Suatu paham teologi berintikan konsep tentang Tuhan, hubungan manusia dengan Tuhan, hubungan antar manusia dan hubungan manusia dengan makhluk lain. Kalau kita telaah ayat-ayat yang ada dalam Al Qur’an maupun hadits-hadits mutawwatir akan banyak kita temukan dukungan bagi pengembangan teologi prestasi. Teologi Asy’ariyyah yang masih mendomasi umat Islam Indonesia, pada dasarnya juga telaah terhadap ayat-ayat tertentu dalam al Qur’an dan hadits-hadits tertentu pula, yang mendukung prinsip teologi tersebut. Sementara ayat-ayat atau hadits-hadits lain kurang ditelaah secara lebih mendalam.

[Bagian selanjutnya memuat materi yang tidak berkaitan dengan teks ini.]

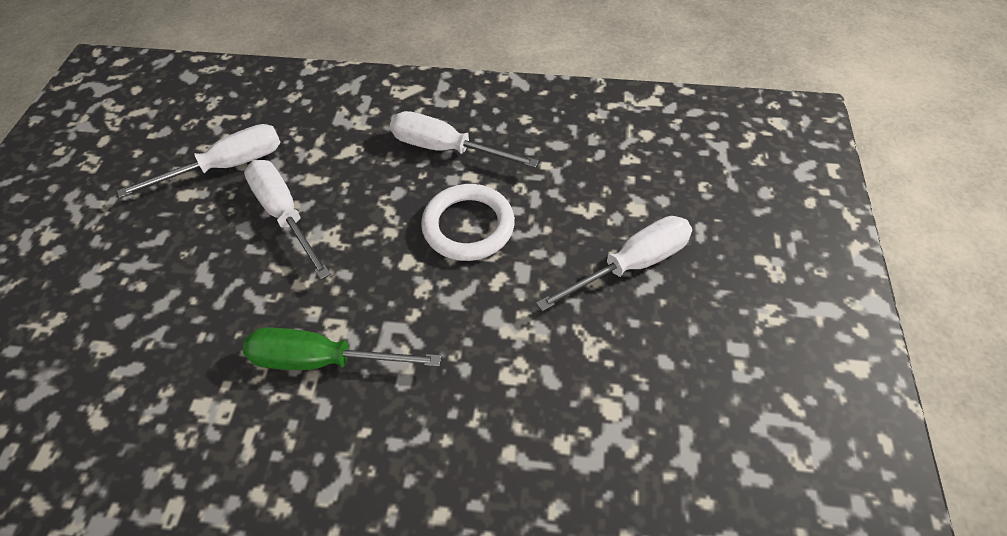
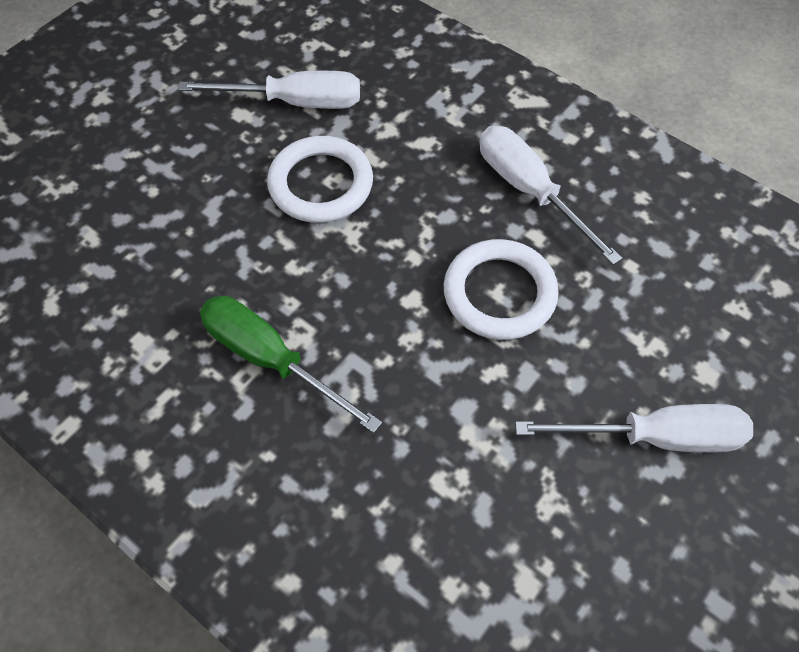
camera: 30 degrees right, 5 degrees up
white screwdriver [244,160,331,280] -> white ring [267,136,373,223]

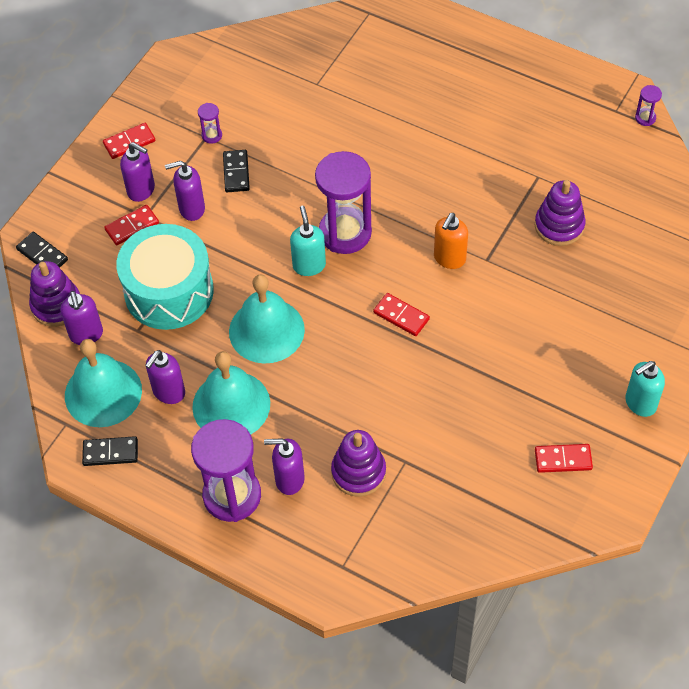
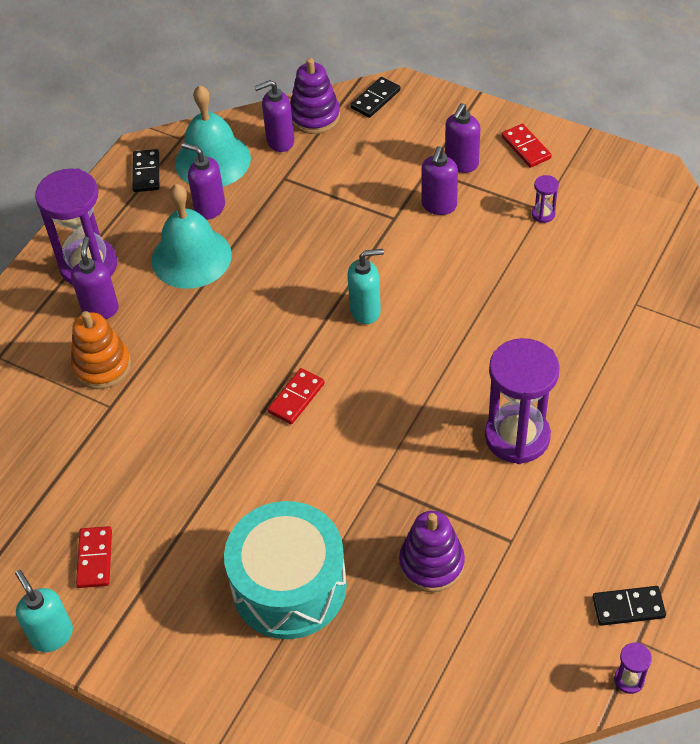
camera: 90 degrees right, 5 degrees down
red domino [104,205,159,245] -> none
turquoise drum [116,224,214,330] -> turquoise drum moved to [224,501,347,639]
purple soap dispenser [165,161,205,221] -> purple soap dispenser turned 150 degrees counterclockwise [421,146,458,215]
black domino [223,150,250,192] -> black domino moved to [592,586,666,626]
turquoise bell [229,274,305,364] -> none
purple hourglass [315,151,372,254] -> purple hourglass moved to [485,338,560,464]
purple stacking toy [331,430,386,497] -> orange stacking toy [71,311,131,389]
orange soap dispenser [434,213,468,269] -> none
turquoise soap dispenser [625,361,665,417] -> turquoise soap dispenser moved to [15,570,73,652]

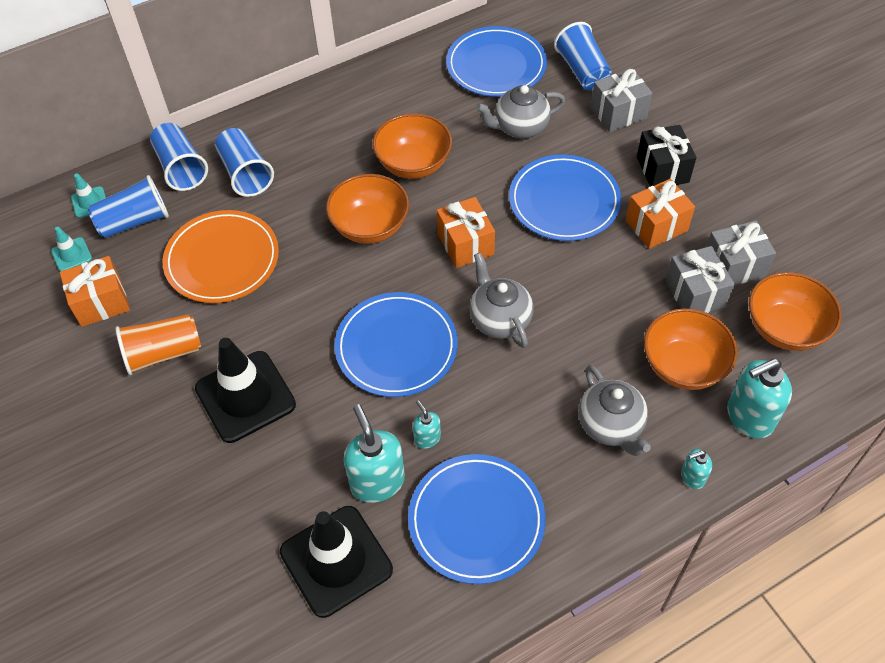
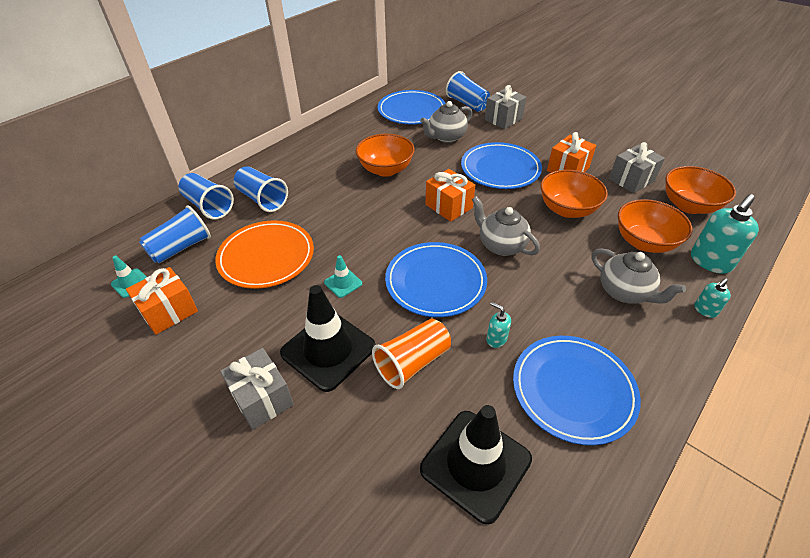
camera: 20 degrees left, 10 degrees down
turquoise traffic cone [71,173,106,218] -> turquoise traffic cone moved to [324,255,362,298]
orange cup [115,314,201,375] -> orange cup moved to [372,319,451,389]
orange bowl [326,174,409,244] -> orange bowl moved to [540,170,608,218]
turquoise soap dispenser [344,404,405,503] -> none
black gift [637,125,696,186] -> none
grey gift [665,246,735,313] -> grey gift moved to [220,348,294,430]

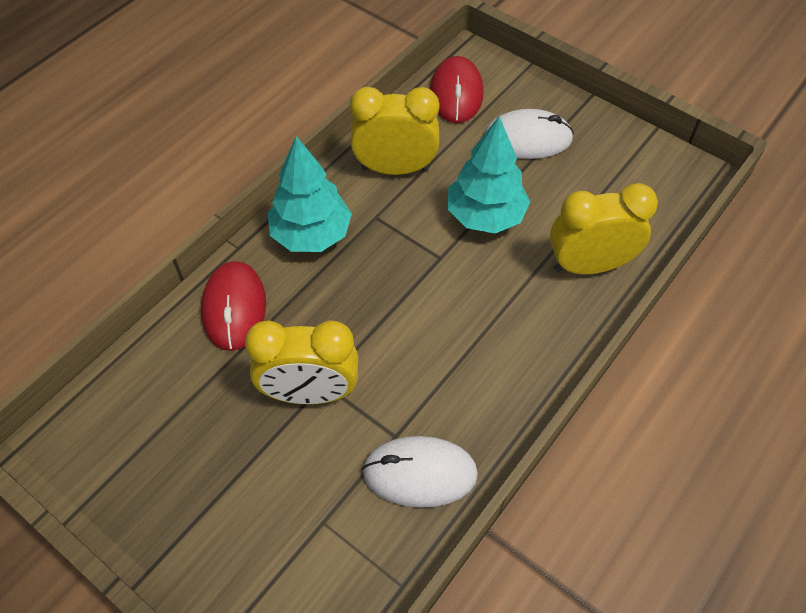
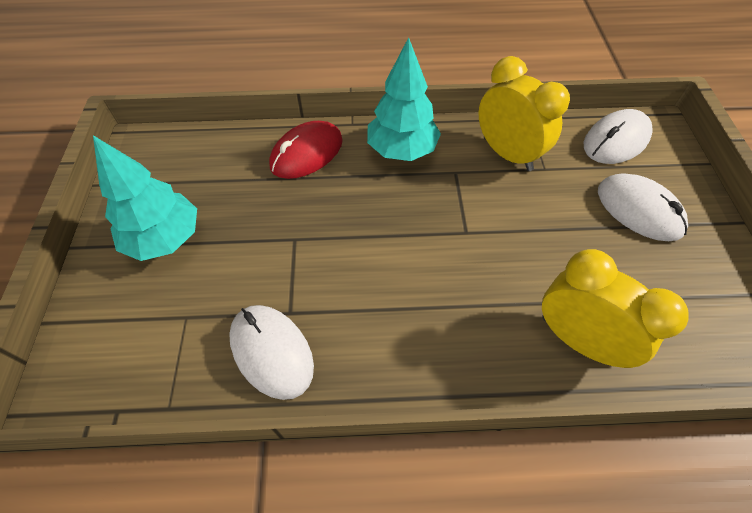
camera: 50 degrees right, 0 degrees up
yellow clock [245,320,358,404] -> none
red mouse [430,56,484,123] -> white mouse [584,109,653,164]
turquoise tree [448,116,530,234] -> turquoise tree moved to [93,135,197,261]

Konsep tentang Tuhan dalam berbagai aliran teologi Islam barangkali tidak memiliki perbedaan yang signifikan dalam kaitannya dengan perilaku manusia. Yang berpengaruh adalah konsep tentang hubungan manusia dengan Tuhan, hubungan antar manusia dan hubungan manusia dengan makhluk lain. Berkaitan dengan hubungan Tuhan-manusia dalam Surat Ar Rahman ayat 33 Allah SWT berfirman “Hai sekalian jin dan manusia, jika kamu mampu menembus langit dan bumi maka lakukanlah. Tetapi kamu tidak akan dapat melakukannya melainkan dengan kekuatan.” Ayat ini jelas memberikan tantangan bagi manusia untuk berprestasi secara kualitatif, melakukan sesutau yang tidak semua orang mampu. Kemudian dalam kaitan dengan hubungan antar manusia dalam surat Al Baqarah ayat 148 dan Al Maidah ayat 48 Allah SWT memerintahkan untuk fastabiqul khairat (berlomba-lomba dalam kebaikan). Berkaitan dengan hubungan manusia dengan makhluk lain, dalam Al Baqarah ayat 30 dijelaskan tujuan penciptaan manusia adalah untuk menjadi khalifatullah fil ardh (wakil Allah di bumi). Karena itu di pundak manusia terletak tanggung jawab atas keadaan makhluk lain di bumi.

Beberapa ayat tersebut sekadar contoh. Masih banyak ayat lain yang jika dikaji lebih mendalam akan sampai pada kesimpulan bahwa sesungguhnya setiap muslim dituntut untuk bisa menjadi makhluk yang berprestasi dan bermanfaat bukan hanya bagi dirinya, melainkan juga bagi makhluk lainnya. Demikian juga kalau kita juga mau melakukan pengkajian lebih mendalam terhadap hadits-hadits. Persoalannya kemudian tinggal merumuskan secara lebih sistematis lalu mengembangkan lebih lanjut dan menanamkannya semenjak dini kepada generasi penerus muslim, agar kelak menjadi umat Islam yang berprestasi. Insya Allah.